Die Anbindung an die Stadtbahn soll über die Linie 5 und das Rieselfeld erfolgen. Wird die Führung der Straßenbahn alternativ oder auch zusätzlich direkt zur Paduaallee in Erwägung gezogen?

  • Verschiedene Straßenbahn-Varianten wurden vorläufig geprüft. Die Verlängerung der Linie 5 über die Endhaltestelle „Bollerstaudenstraße“ hat sich dabei als die möglicherweise beste Variante herausgestellt. Eine vertiefte Alternativenprüfung muss noch in dem Bebauungsplanverfahren stattfinden, bevor die Trasse abschließend festgelegt werden darf. Folgende Erkenntnisse liegen bisher vor:
    • Es wären zwei Brückenbauwerke über die Dreisam und den Zubringer Mitte erforderlich, die über einen engen Korridor zwischen Kleingärten und Umspannwerk mit möglichen Konflikten der dortigen Hochspannungsleitungen miteinander verknüpft wären. Es muss eine Länge von ca. 300m überspannt werden, hinzu kommen noch die Rampenbauwerke. Diese Bauwerke nehmen viel (private) Fläche in Anspruch und sind sehr teuer (Investitionskosten plus Betriebs-/ Wartungskosten). Zudem würden weitere kleine Brückenbauwerke, die den Dietenbach und den Mühlbach queren, erforderlich.
    • Aufgrund der Komplexität des Verfahrens wäre die Stadtbahnerschließung des neuen Stadtteils nicht für den ersten Bauschnitt leistbar, sondern würde deutlich später erfolgen als bei der Verlängerung aus dem Stadtteil Rieselfeld.
    • Städtebaulich wäre die Eingangssituation aufgrund der isolierten Lage der Stadtbahnachse sowie der zu überwindenden Höhenunterschiede (Brücke über Zubringer und 6m hohe Lärmschutzwand/-wall mit anschließenden Rampen) schwer zu integrieren. Eine Trennwirkung im Bereich der Rampen wäre die Folge.
    • Nachteilig ist auch das „Flügeln“ der Linien zu bewerten, das eine Taktverschlechterung für den Stadtteil Landwasser zur Folge hätte.
    • Um perspektivisch eine Anbindung an die Paduaallee offen zu halten, kann im Bebauungsplan eine Vorhaltetrasse gesichert werden, die eine Ringerschließung mit der Linie aus dem Rieselfeld ermöglicht. Die Strukturen des jetzigen Entwurfs lassen das zu. Für eine Vorhaltetrasse bietet sich insbesondere der direkte neue Radweg durch das Gebiet mit der geplanten Brücke über die B31a und neuem Anschluss an das Radvorrangnetz an der Dreisam an. Diese Achse verläuft direkt vom Marktplatz bis zur B31a. Die Vorhaltetrasse kann nördlich der Dreisam über unbebaute Flächen des Bebauungsplans im Zinklern weitergeführt werden.
    • Eine verbesserte Anbindung der Straßenbahnlinie Rieselfeld/Dietenbach ist durch längere Straßenbahnzüge, eine Verkürzung des Taktes sowie durch eine Streckenführung über Weingarten/RIS/Hauptbahnhof möglich. Zudem können Menschen aus dem Stadtteil Rieselfeld mit der Stadtbahn auch die Infrastruktur des Stadtteils Dietenbach gut erreichen.
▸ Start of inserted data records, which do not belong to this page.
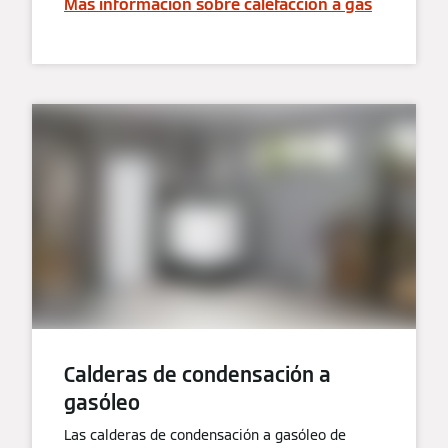
Más información sobre calefacción a gas
Calderas de condensación a
gasóleo
Las calderas de condensación a gasóleo de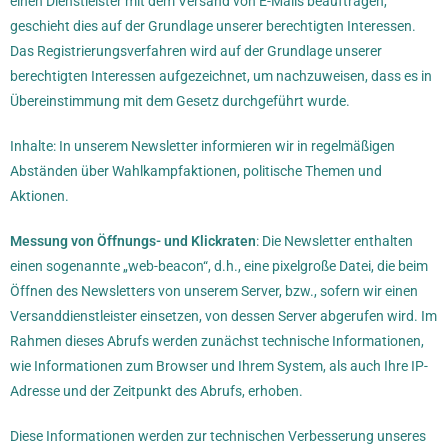
einen Dienstleister mit dem Versand von E-Mails beauftragen,
geschieht dies auf der Grundlage unserer berechtigten Interessen.
Das Registrierungsverfahren wird auf der Grundlage unserer
berechtigten Interessen aufgezeichnet, um nachzuweisen, dass es in
Übereinstimmung mit dem Gesetz durchgeführt wurde.
Inhalte: In unserem Newsletter informieren wir in regelmäßigen
Abständen über Wahlkampfaktionen, politische Themen und
Aktionen.
Messung von Öffnungs- und Klickraten
: Die Newsletter enthalten
einen sogenannte „web-beacon“, d.h., eine pixelgroße Datei, die beim
Öffnen des Newsletters von unserem Server, bzw., sofern wir einen
Versanddienstleister einsetzen, von dessen Server abgerufen wird. Im
Rahmen dieses Abrufs werden zunächst technische Informationen,
wie Informationen zum Browser und Ihrem System, als auch Ihre IP-
Adresse und der Zeitpunkt des Abrufs, erhoben.
Diese Informationen werden zur technischen Verbesserung unseres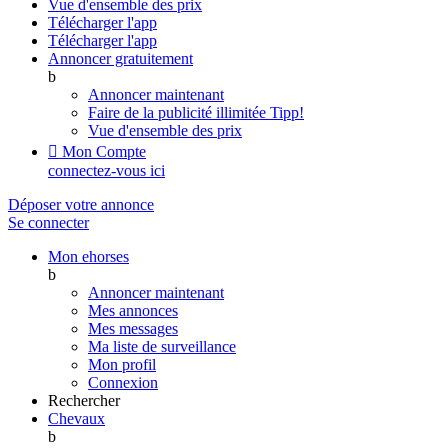
Vue d'ensemble des prix
Télécharger l'app
Télécharger l'app
Annoncer gratuitement
b
Annoncer maintenant
Faire de la publicité illimitée
Tipp!
Vue d'ensemble des prix

Mon Compte
connectez-vous ici
Déposer votre annonce
Se connecter
Mon ehorses
b
Annoncer maintenant
Mes annonces
Mes messages
Ma liste de surveillance
Mon profil
Connexion
Rechercher
Chevaux
b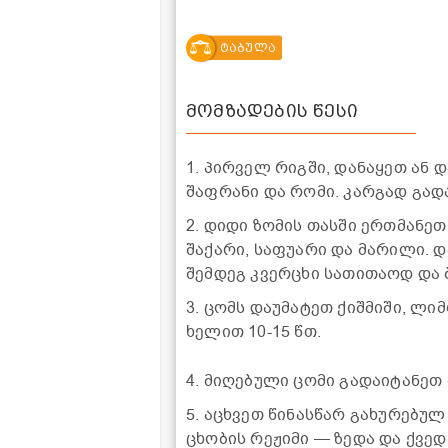
ტაბულა
მომზადების წესი
1. პირველ რიგში, დანაყეთ ან 
შაფრანი და რომი. კარგად გად
2. დიდი ზომის თასში ერთმანე
შაქარი, საფუარი და მარილი. დ
შემდეგ კვერცხი სათითაოდ და 
3. ცომს დაუმატეთ ქიშმიში, ლი
ხელით 10-15 წთ.
4. მიღებული ცომი გადაიტანეთ
5. აცხვეთ წინასწარ გახურებულ ღ
ცხობის რეჟიმი — ზედა და ქვედა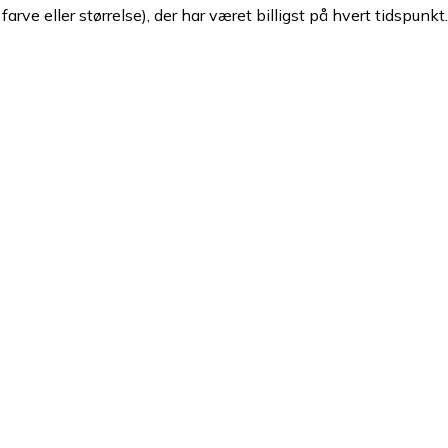
arve eller størrelse), der har været billigst på hvert tidspunkt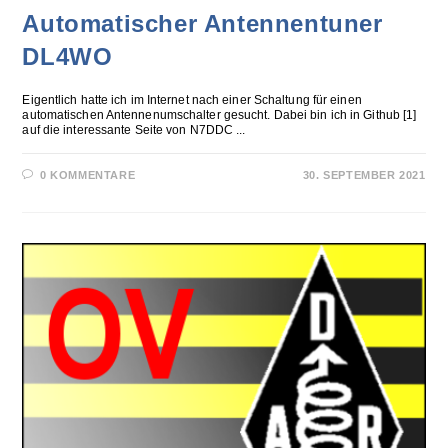
Automatischer Antennentuner
DL4WO
Eigentlich hatte ich im Internet nach einer Schaltung für einen
automatischen Antennenumschalter gesucht. Dabei bin ich in Github [1]
auf die interessante Seite von N7DDC ...
0 KOMMENTARE
30. SEPTEMBER 2021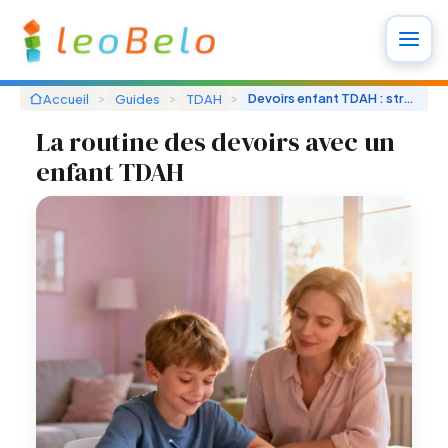
Aller
au
contenu
>
>
>
Devoirs enfant TDAH : structurer le temps du soir
Accueil
Guides
TDAH
La routine des devoirs avec un
enfant TDAH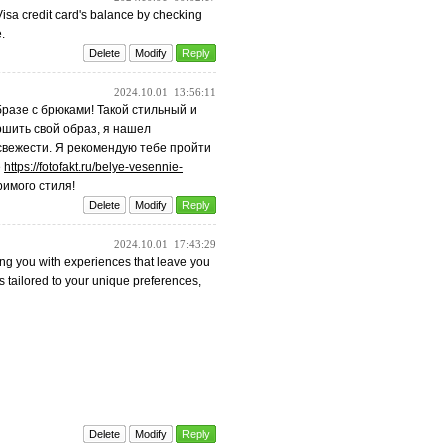
isa credit card's balance by checking
.
Delete
Modify
Reply
2024.10.01
13:56:11
бразе с брюками! Такой стильный и
ршить свой образ, я нашел
 свежести. Я рекомендую тебе пройти
е
https://fotofakt.ru/belye-vesennie-
римого стиля!
Delete
Modify
Reply
2024.10.01
17:43:29
ng you with experiences that leave you
is tailored to your unique preferences,
Delete
Modify
Reply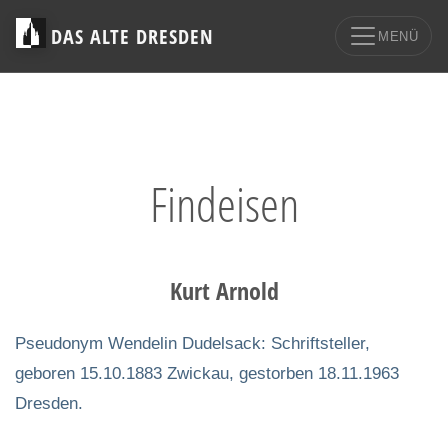
DAS ALTE DRESDEN
MENÜ
Findeisen
Kurt Arnold
Pseudonym Wendelin Dudelsack: Schriftsteller,
geboren 15.10.1883 Zwickau, gestorben 18.11.1963
Dresden.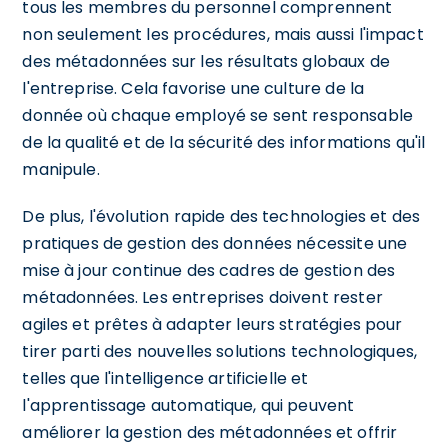
tous les membres du personnel comprennent
non seulement les procédures, mais aussi l'impact
des métadonnées sur les résultats globaux de
l'entreprise. Cela favorise une culture de la
donnée où chaque employé se sent responsable
de la qualité et de la sécurité des informations qu'il
manipule.
De plus, l'évolution rapide des technologies et des
pratiques de gestion des données nécessite une
mise à jour continue des cadres de gestion des
métadonnées. Les entreprises doivent rester
agiles et prêtes à adapter leurs stratégies pour
tirer parti des nouvelles solutions technologiques,
telles que l'intelligence artificielle et
l'apprentissage automatique, qui peuvent
améliorer la gestion des métadonnées et offrir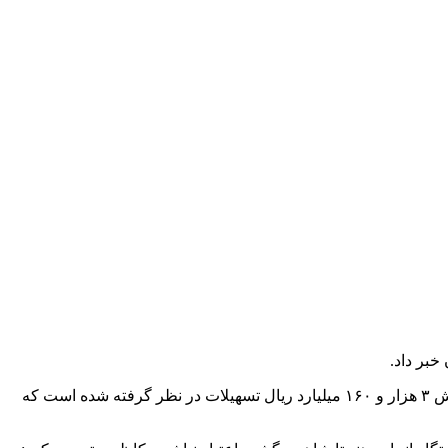
به گزارش شادا، محمد رضا کاظمی در سومین جلسه کمیته استانی تسهیلات جز ۲ بند ب تبصره ۲ قانون بودجه سال ۱۴۰۳، گفت: در این بخش ۳ هزار و ۱۶۰ میلیارد ریال تسهیلات در نظر گرفته شده است که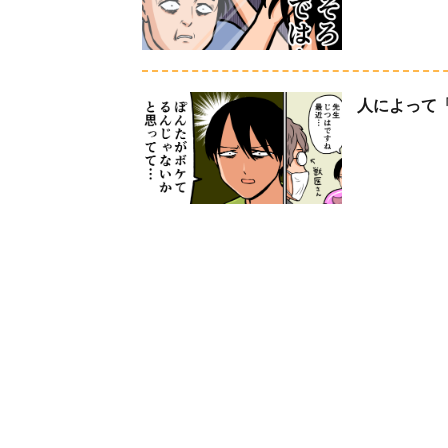
人によって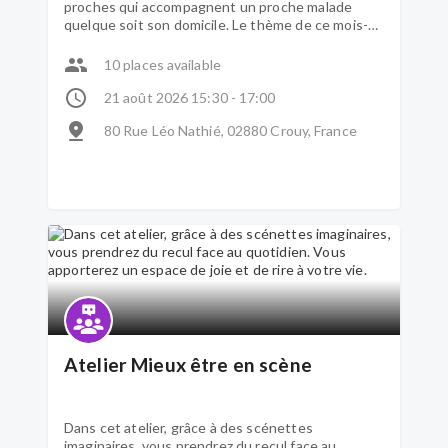
proches qui accompagnent un proche malade
quelque soit son domicile. Le thème de ce mois-ci
est: " l'isolement de l'aidé"
10 places available
21 août 2026 15:30 - 17:00
80 Rue Léo Nathié, 02880 Crouy, France
Atelier Mieux être en scène
Dans cet atelier, grâce à des scénettes
imaginaires, vous prendrez du recul face au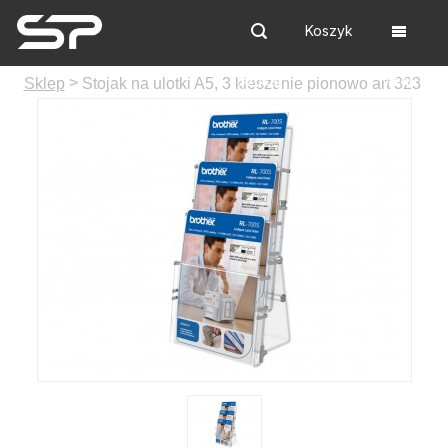
Koszyk
Szukaj
Menu
>
Sklep
Stojak na ulotki A5, 3 kieszenie pionowo art 323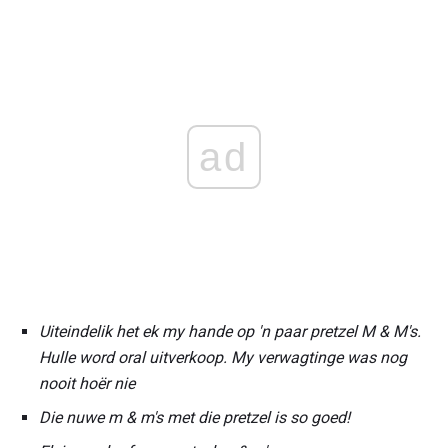
ad
Uiteindelik het ek my hande op 'n paar pretzel M & M's.
Hulle word oral uitverkoop.
My verwagtinge was nog
nooit hoër nie
Die nuwe m & m's met die pretzel is so goed!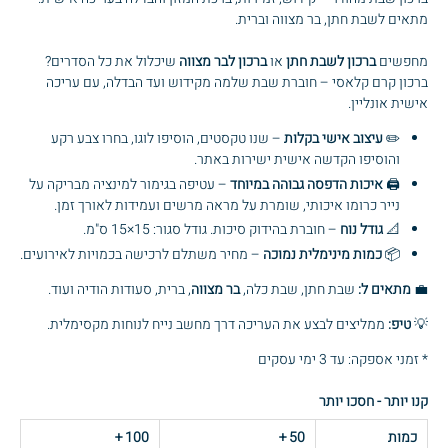
מתאים לשבת חתן, בר מצווה וברית.
מחפשים
ברכון לשבת חתן
או
ברכון לבר מצווה
שיכלול את כל הסדרים?
ברכון קרם קלאסי – חוברת שבת שלמה מקידוש ועד הבדלה, עם עריכה
אישית אונליין.
✏️
עיצוב אישי בקלות
– שנו טקסטים, הוסיפו לוגו, בחרו צבע רקע
והוסיפו הקדשה אישית ישירות באתר.
🖨️
איכות הדפסה גבוהה במיוחד
– עטיפה בגימור למינציה מבריקה על
נייר כרומו איכותי, שומרת על מראה מרשים ועמידות לאורך זמן.
📐
גודל נוח
– חוברת בהידוק סיכות. גודל סגור: 15×15 ס"מ.
📦
כמות מינימלית נמוכה
– מחיר משתלם לרכישה בכמויות לאירועים.
💼
מתאים ל:
שבת חתן, שבת כלה,
בר מצווה
, ברית, סעודות הודיה ועוד.
💡
טיפ:
ממליצים לבצע את העריכה דרך מחשב נייח לנוחות מקסימלית.
* זמני אספקה: עד 3 ימי עסקים
קנו יותר - חסכו יותר
כמות
50
+
100
+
Welche Rolle spielt die Elektromobilität? Kommen Elektrobusse?

  • Die E-Mobilität wird während der Entwicklung des Gebiets mehr und mehr in den Fokus geraten. Deshalb wird eine hohe Priorität in den Aufbau der E-Mobilitäts-Infrastruktur gelegt (z.B. Ladepunkte in Quartiersgaragen, sowie Ladestationen an Mobilitätspunkten).
  • Auch die Busse werden mehr und mehr auf Elektrobusse umgestellt werden. Es wird davon ausgegangen dass bis 2030/2040 höchstwahrscheinlich alle Busse auf Elektrobetrieb umgestellt sind.
  • Somit dürfte der neue Stadtteil mittelfristig kaum Luftschadstoffe aus dem Verkehr und weniger Verkehrslärm haben.